◆ Text extracted page by page:
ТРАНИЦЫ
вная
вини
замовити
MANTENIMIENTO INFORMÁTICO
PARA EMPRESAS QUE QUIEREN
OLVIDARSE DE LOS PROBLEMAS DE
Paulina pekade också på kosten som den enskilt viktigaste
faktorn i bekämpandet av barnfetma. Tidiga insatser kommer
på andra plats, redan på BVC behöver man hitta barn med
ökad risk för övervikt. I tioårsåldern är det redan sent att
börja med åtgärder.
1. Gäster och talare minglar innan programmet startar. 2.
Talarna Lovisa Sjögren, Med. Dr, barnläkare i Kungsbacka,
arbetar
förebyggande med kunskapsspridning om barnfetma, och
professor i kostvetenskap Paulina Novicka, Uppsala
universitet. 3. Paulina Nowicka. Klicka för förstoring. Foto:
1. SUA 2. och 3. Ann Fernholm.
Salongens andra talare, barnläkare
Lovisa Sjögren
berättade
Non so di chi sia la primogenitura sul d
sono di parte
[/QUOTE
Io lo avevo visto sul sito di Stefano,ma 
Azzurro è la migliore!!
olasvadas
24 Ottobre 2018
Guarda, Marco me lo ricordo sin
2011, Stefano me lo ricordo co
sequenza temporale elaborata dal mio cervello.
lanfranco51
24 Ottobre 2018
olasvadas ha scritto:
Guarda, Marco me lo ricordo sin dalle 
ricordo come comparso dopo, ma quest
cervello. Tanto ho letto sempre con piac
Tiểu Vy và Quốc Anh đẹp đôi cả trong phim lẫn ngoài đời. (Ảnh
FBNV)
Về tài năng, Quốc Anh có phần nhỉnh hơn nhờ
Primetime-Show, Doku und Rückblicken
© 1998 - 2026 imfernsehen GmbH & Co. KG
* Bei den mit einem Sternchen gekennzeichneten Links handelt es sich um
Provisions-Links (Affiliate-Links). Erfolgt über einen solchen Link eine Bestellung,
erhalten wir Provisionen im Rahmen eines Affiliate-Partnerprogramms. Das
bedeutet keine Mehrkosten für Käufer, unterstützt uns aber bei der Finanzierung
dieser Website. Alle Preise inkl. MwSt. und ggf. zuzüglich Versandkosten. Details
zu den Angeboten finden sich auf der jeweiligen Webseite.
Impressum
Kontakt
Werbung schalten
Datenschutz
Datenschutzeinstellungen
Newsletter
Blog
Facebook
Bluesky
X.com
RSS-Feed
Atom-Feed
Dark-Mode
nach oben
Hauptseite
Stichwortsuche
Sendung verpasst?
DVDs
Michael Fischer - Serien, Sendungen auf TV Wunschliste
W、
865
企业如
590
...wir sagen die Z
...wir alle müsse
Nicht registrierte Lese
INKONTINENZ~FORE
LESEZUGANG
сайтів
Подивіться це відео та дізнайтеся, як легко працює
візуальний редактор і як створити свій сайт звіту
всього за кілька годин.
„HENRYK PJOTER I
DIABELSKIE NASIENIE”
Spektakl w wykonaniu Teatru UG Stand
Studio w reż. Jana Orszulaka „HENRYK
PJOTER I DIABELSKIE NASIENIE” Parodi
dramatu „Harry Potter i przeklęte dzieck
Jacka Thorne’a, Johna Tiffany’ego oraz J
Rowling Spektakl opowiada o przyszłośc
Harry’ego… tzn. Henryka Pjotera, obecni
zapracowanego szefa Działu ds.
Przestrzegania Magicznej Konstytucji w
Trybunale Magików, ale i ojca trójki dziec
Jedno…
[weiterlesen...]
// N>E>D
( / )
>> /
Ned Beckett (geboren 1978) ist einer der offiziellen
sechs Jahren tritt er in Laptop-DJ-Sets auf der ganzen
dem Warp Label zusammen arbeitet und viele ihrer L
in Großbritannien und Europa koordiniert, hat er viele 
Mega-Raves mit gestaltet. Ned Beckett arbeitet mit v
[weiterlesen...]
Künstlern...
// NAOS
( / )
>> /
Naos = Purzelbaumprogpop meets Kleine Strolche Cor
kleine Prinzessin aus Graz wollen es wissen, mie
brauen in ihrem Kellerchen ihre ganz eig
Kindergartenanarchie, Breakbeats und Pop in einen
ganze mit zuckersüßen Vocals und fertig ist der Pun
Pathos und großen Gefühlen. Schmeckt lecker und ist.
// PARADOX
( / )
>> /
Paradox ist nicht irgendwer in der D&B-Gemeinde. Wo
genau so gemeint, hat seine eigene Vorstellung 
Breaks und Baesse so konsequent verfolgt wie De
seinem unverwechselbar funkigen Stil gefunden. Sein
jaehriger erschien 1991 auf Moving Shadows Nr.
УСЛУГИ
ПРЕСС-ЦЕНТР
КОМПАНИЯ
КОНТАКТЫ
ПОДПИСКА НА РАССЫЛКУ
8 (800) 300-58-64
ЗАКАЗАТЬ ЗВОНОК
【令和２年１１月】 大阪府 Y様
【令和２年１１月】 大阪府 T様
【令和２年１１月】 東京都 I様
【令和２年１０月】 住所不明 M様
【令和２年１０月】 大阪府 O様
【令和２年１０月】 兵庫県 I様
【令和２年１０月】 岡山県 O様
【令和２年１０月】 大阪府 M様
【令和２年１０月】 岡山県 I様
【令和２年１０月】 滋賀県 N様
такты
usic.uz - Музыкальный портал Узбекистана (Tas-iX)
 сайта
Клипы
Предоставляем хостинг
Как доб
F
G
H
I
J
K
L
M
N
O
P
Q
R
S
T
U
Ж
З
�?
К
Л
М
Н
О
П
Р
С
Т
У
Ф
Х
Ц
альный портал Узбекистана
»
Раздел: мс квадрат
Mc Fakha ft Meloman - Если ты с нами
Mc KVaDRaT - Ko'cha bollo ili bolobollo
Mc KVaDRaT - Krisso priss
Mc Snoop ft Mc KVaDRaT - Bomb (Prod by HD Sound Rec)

◆ INSTRUCTIONS FOR THE TASK: Please print every line of the records above, reproducing each one precisely.

◆ REPLY TO THE TASK:
ТРАНИЦЫ
вная
вини
замовити
MANTENIMIENTO INFORMÁTICO
PARA EMPRESAS QUE QUIEREN
OLVIDARSE DE LOS PROBLEMAS DE
Paulina pekade också på kosten som den enskilt viktigaste
faktorn i bekämpandet av barnfetma. Tidiga insatser kommer
på andra plats, redan på BVC behöver man hitta barn med
ökad risk för övervikt. I tioårsåldern är det redan sent att
börja med åtgärder.
1. Gäster och talare minglar innan programmet startar. 2.
Talarna Lovisa Sjögren, Med. Dr, barnläkare i Kungsbacka,
arbetar
förebyggande med kunskapsspridning om barnfetma, och
professor i kostvetenskap Paulina Novicka, Uppsala
universitet. 3. Paulina Nowicka. Klicka för förstoring. Foto:
1. SUA 2. och 3. Ann Fernholm.
Salongens andra talare, barnläkare
Lovisa Sjögren
berättade
Non so di chi sia la primogenitura sul d
sono di parte
[/QUOTE
Io lo avevo visto sul sito di Stefano,ma 
Azzurro è la migliore!!
olasvadas
24 Ottobre 2018
Guarda, Marco me lo ricordo sin
2011, Stefano me lo ricordo co
sequenza temporale elaborata dal mio cervello.
lanfranco51
24 Ottobre 2018
olasvadas ha scritto:
Guarda, Marco me lo ricordo sin dalle 
ricordo come comparso dopo, ma quest
cervello. Tanto ho letto sempre con piac
Tiểu Vy và Quốc Anh đẹp đôi cả trong phim lẫn ngoài đời. (Ảnh
FBNV)
Về tài năng, Quốc Anh có phần nhỉnh hơn nhờ
Primetime-Show, Doku und Rückblicken
© 1998 - 2026 imfernsehen GmbH & Co. KG
* Bei den mit einem Sternchen gekennzeichneten Links handelt es sich um
Provisions-Links (Affiliate-Links). Erfolgt über einen solchen Link eine Bestellung,
erhalten wir Provisionen im Rahmen eines Affiliate-Partnerprogramms. Das
bedeutet keine Mehrkosten für Käufer, unterstützt uns aber bei der Finanzierung
dieser Website. Alle Preise inkl. MwSt. und ggf. zuzüglich Versandkosten. Details
zu den Angeboten finden sich auf der jeweiligen Webseite.
Impressum
Kontakt
Werbung schalten
Datenschutz
Datenschutzeinstellungen
Newsletter
Blog
Facebook
Bluesky
X.com
RSS-Feed
Atom-Feed
Dark-Mode
nach oben
Hauptseite
Stichwortsuche
Sendung verpasst?
DVDs
Michael Fischer - Serien, Sendungen auf TV Wunschliste
W、
865
企业如
590
...wir sagen die Z
...wir alle müsse
Nicht registrierte Lese
INKONTINENZ~FORE
LESEZUGANG
сайтів
Подивіться це відео та дізнайтеся, як легко працює
візуальний редактор і як створити свій сайт звіту
всього за кілька годин.
„HENRYK PJOTER I
DIABELSKIE NASIENIE”
Spektakl w wykonaniu Teatru UG Stand
Studio w reż. Jana Orszulaka „HENRYK
PJOTER I DIABELSKIE NASIENIE” Parodi
dramatu „Harry Potter i przeklęte dzieck
Jacka Thorne’a, Johna Tiffany’ego oraz J
Rowling Spektakl opowiada o przyszłośc
Harry’ego… tzn. Henryka Pjotera, obecni
zapracowanego szefa Działu ds.
Przestrzegania Magicznej Konstytucji w
Trybunale Magików, ale i ojca trójki dziec
Jedno…
[weiterlesen...]
// N>E>D
( / )
>> /
Ned Beckett (geboren 1978) ist einer der offiziellen
sechs Jahren tritt er in Laptop-DJ-Sets auf der ganzen
dem Warp Label zusammen arbeitet und viele ihrer L
in Großbritannien und Europa koordiniert, hat er viele 
Mega-Raves mit gestaltet. Ned Beckett arbeitet mit v
[weiterlesen...]
Künstlern...
// NAOS
( / )
>> /
Naos = Purzelbaumprogpop meets Kleine Strolche Cor
kleine Prinzessin aus Graz wollen es wissen, mie
brauen in ihrem Kellerchen ihre ganz eig
Kindergartenanarchie, Breakbeats und Pop in einen
ganze mit zuckersüßen Vocals und fertig ist der Pun
Pathos und großen Gefühlen. Schmeckt lecker und ist.
// PARADOX
( / )
>> /
Paradox ist nicht irgendwer in der D&B-Gemeinde. Wo
genau so gemeint, hat seine eigene Vorstellung 
Breaks und Baesse so konsequent verfolgt wie De
seinem unverwechselbar funkigen Stil gefunden. Sein
jaehriger erschien 1991 auf Moving Shadows Nr.
УСЛУГИ
ПРЕСС-ЦЕНТР
КОМПАНИЯ
КОНТАКТЫ
ПОДПИСКА НА РАССЫЛКУ
8 (800) 300-58-64
ЗАКАЗАТЬ ЗВОНОК
【令和２年１１月】 大阪府 Y様
【令和２年１１月】 大阪府 T様
【令和２年１１月】 東京都 I様
【令和２年１０月】 住所不明 M様
【令和２年１０月】 大阪府 O様
【令和２年１０月】 兵庫県 I様
【令和２年１０月】 岡山県 O様
【令和２年１０月】 大阪府 M様
【令和２年１０月】 岡山県 I様
【令和２年１０月】 滋賀県 N様
такты
usic.uz - Музыкальный портал Узбекистана (Tas-iX)
 сайта
Клипы
Предоставляем хостинг
Как доб
F
G
H
I
J
K
L
M
N
O
P
Q
R
S
T
U
Ж
З
�?
К
Л
М
Н
О
П
Р
С
Т
У
Ф
Х
Ц
альный портал Узбекистана
»
Раздел: мс квадрат
Mc Fakha ft Meloman - Если ты с нами
Mc KVaDRaT - Ko'cha bollo ili bolobollo
Mc KVaDRaT - Krisso priss
Mc Snoop ft Mc KVaDRaT - Bomb (Prod by HD Sound Rec)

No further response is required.